Eventually, two decades ago Hempleman-Adams was tempted by a takeover offer that he "couldn't really refuse". Included in the sale agreement was his retention of the electronic traffic systems monitoring loop side of the business"so if any readers get a speeding fine while going around the M25, that's my fault. When the electronics are put into the road, you've got to protect them against heavy loads and big differentials in temperature, which was where we came in."
And so Global Resins came into existence, a company that describes itself as specialising in the formulation and manufacture of epoxy and polyurethane resin systems and one of the key players in resin systems developed for the traffic market. In yet another parallel career Hempleman-Adams joined the board of US electronics company XP Power, a $150m turnover company specialising in AC-DC power supplies and DC-DC converters.

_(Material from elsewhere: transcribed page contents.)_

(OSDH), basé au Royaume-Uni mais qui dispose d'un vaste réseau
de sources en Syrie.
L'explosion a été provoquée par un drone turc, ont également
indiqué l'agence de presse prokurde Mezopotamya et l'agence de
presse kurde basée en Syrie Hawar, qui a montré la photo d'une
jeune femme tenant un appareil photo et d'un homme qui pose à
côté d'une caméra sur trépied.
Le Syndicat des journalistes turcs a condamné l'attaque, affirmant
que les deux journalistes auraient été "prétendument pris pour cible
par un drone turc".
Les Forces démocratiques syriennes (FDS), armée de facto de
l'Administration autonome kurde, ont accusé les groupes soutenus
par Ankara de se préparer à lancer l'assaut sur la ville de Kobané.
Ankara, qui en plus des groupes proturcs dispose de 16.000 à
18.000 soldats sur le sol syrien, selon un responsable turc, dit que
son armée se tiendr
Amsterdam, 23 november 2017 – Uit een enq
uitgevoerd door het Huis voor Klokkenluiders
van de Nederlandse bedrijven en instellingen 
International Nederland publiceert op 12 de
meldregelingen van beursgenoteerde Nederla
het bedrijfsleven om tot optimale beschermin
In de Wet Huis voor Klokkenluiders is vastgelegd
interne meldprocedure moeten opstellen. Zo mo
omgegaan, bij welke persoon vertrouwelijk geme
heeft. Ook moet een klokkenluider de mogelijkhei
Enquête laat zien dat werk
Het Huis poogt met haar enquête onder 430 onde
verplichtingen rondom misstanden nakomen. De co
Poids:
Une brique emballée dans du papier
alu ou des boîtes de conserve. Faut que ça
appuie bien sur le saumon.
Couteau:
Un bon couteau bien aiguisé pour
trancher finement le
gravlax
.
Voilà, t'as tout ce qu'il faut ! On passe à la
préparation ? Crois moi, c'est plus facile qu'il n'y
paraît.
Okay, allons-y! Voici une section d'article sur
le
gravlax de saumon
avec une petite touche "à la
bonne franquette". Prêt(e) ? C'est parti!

"That's got a good synergy with Global Resins. It's also a very good barometer of the economy over here. XP has a factory in California, and what happens there seems to happen in the UK about six months later."

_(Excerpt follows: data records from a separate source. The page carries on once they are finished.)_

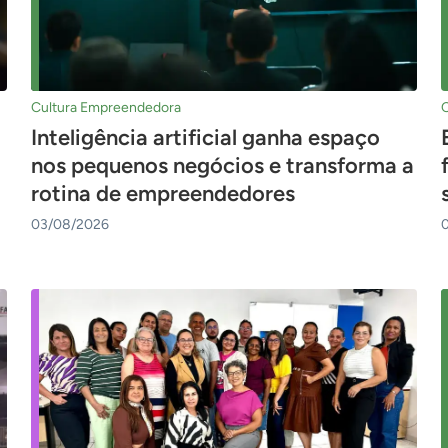
Cultura Empreendedora
Inteligência artificial ganha espaço
nos pequenos negócios e transforma a
rotina de empreendedores
03/08/2026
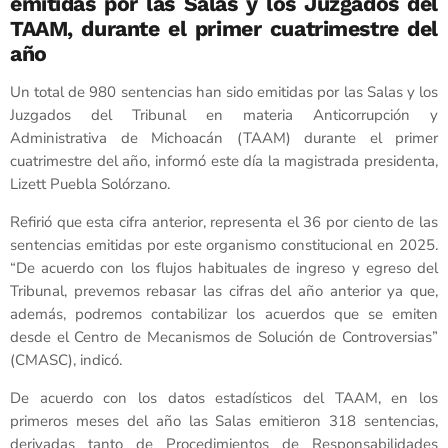
emitidas por las Salas y los Juzgados del
TAAM, durante el primer cuatrimestre del
año
Un total de 980 sentencias han sido emitidas por las Salas y los
Juzgados del Tribunal en materia Anticorrupción y
Administrativa de Michoacán (TAAM) durante el primer
cuatrimestre del año, informó este día la magistrada presidenta,
Lizett Puebla Solórzano.
Refirió que esta cifra anterior, representa el 36 por ciento de las
sentencias emitidas por este organismo constitucional en 2025.
“De acuerdo con los flujos habituales de ingreso y egreso del
Tribunal, prevemos rebasar las cifras del año anterior ya que,
además, podremos contabilizar los acuerdos que se emiten
desde el Centro de Mecanismos de Solución de Controversias”
(CMASC), indicó.
De acuerdo con los datos estadísticos del TAAM, en los
primeros meses del año las Salas emitieron 318 sentencias,
derivadas tanto de Procedimientos de Responsabilidades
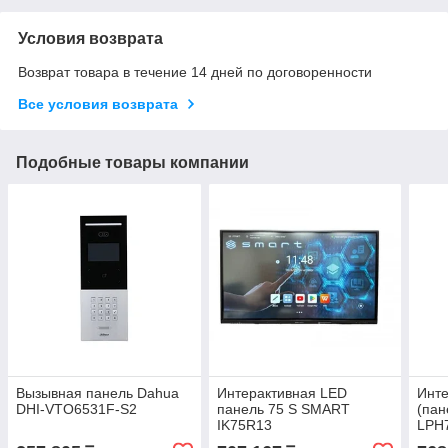
Условия возврата
Возврат товара в течение 14 дней по договоренности
Все условия возврата
Подобные товары компании
Вызывная панель Dahua
Интерактивная LED
Инте
DHI-VTO6531F-S2
панель 75 S SMART
(пан
IK75R13
LPH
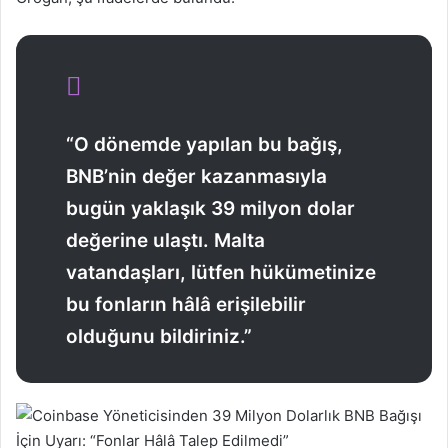
“O dönemde yapılan bu bağış,
BNB’nin değer kazanmasıyla
bugün yaklaşık 39 milyon dolar
değerine ulaştı. Malta
vatandaşları, lütfen hükümetinize
bu fonların hâlâ erişilebilir
olduğunu bildiriniz.”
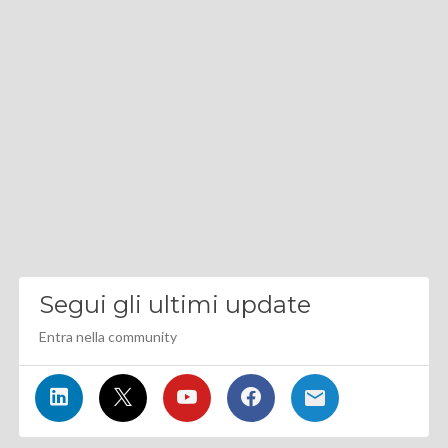
Segui gli ultimi update
Entra nella community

Hempleman-Adams says that when you mention to people that you make glue, they tend to think of you boiling up horses' heads in the back of a knacker's yard. If you're lucky, you might conjure up an image of the type of blister packs of two-part epoxy resins that you find in DIY superstores. This doesn't help with the image of his industry sector because "Joe Public will always find a way of messing that up, even if you have a syringe of hardener on one side and resin on the other".

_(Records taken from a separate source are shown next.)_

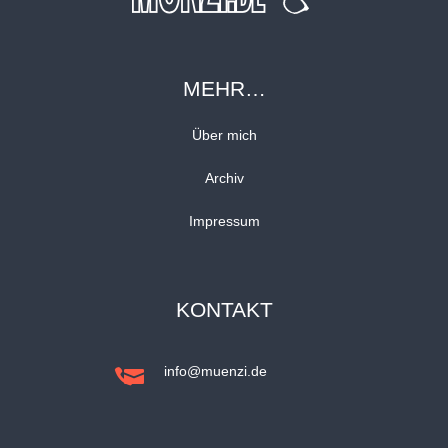
MEHR…
Über mich
Archiv
Impressum
KONTAKT
info@muenzi.de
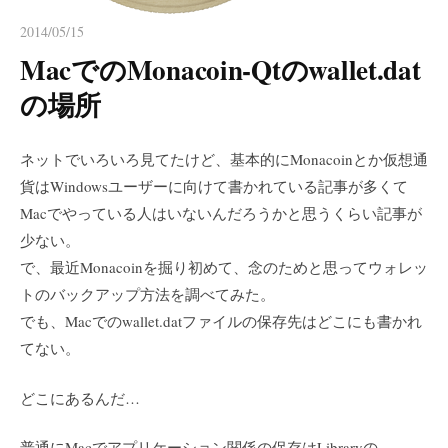
2014/05/15
MacでのMonacoin-Qtのwallet.dat
の場所
ネットでいろいろ見てたけど、基本的にMonacoinとか仮想通
貨はWindowsユーザーに向けて書かれている記事が多くて
Macでやっている人はいないんだろうかと思うくらい記事が
少ない。
で、最近Monacoinを掘り初めて、念のためと思ってウォレッ
トのバックアップ方法を調べてみた。
でも、Macでのwallet.datファイルの保存先はどこにも書かれ
てない。
どこにあるんだ…
普通にMacでアプリケーション関係の保存はLibraryの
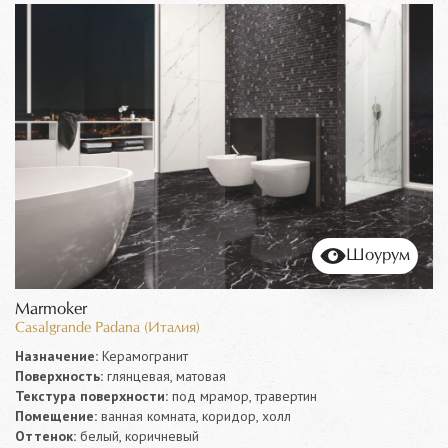
Шоурум
Marmoker
Casalgrande Padana (Италия)
Назначение:
Керамогранит
Поверхность:
глянцевая, матовая
Текстура поверхности:
под мрамор, травертин
Помещение:
ванная комната, коридор, холл
Оттенок:
белый, коричневый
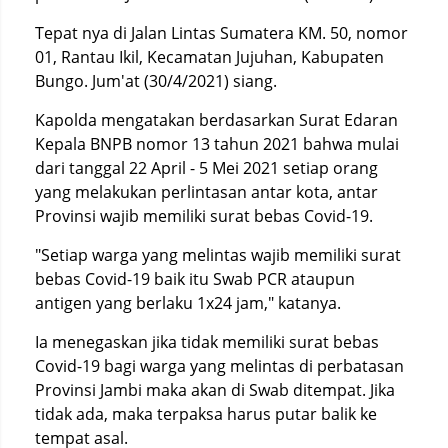
Tepat nya di Jalan Lintas Sumatera KM. 50, nomor
01, Rantau Ikil, Kecamatan Jujuhan, Kabupaten
Bungo. Jum'at (30/4/2021) siang.
Kapolda mengatakan berdasarkan Surat Edaran
Kepala BNPB nomor 13 tahun 2021 bahwa mulai
dari tanggal 22 April - 5 Mei 2021 setiap orang
yang melakukan perlintasan antar kota, antar
Provinsi wajib memiliki surat bebas Covid-19.
"Setiap warga yang melintas wajib memiliki surat
bebas Covid-19 baik itu Swab PCR ataupun
antigen yang berlaku 1x24 jam," katanya.
Ia menegaskan jika tidak memiliki surat bebas
Covid-19 bagi warga yang melintas di perbatasan
Provinsi Jambi maka akan di Swab ditempat. Jika
tidak ada, maka terpaksa harus putar balik ke
tempat asal.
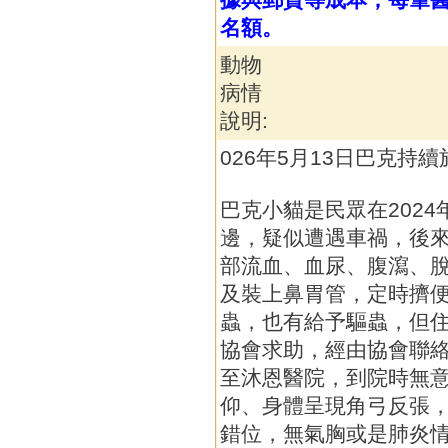
名額。
動物
病情
說明:
026年5月13日巴克持
巴克小貓是民眾在2024
邊，疑似遭遇車禍，後
部流血、血尿、腹瀉、
及裝上鼻胃管，定時擠
蟲，也有給予驅蟲，但
協會求助，經由協會聯絡安
至沐恩醫院，到院時無
仰、身體呈現角弓反張
錯位，無氣胸或是肺炎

The result of this is that, to stand any chance of working properly, the formulation for consumer adhesives "has to be so wide in its tolerance that it will still work even when it is wrongly used. But when you are supplying an automotive company - and we might put in 100 tonnes to one manufacturer alone - where adhesives are applied by machine, then the formulation can then get down to perhaps 0.01 per cent accuracy. The result is that the formulation will be incredibly strong and specific to the product. We can place our product on the top of your car and lift it with a crane and the adhesive will be the strongest part of the vehicle. Other bits will fall off, but the roof will stay stuck to the lifting plate".
As the conversation comes to a close, I ask Hempleman-Adams if the explorer in him has learned anything from the businessman or vice versa. "I think that the relationship between the two has been greatly overstressed in the past," he says.
"But I suppose when you're sitting out on the Arctic ice, starving and frozen, waiting for days to be picked up by an aeroplane that doesn't seem to want ever to turn up, you have to learn to be a bit patient and try to remain calm. And I think these are things I try to do in my business life."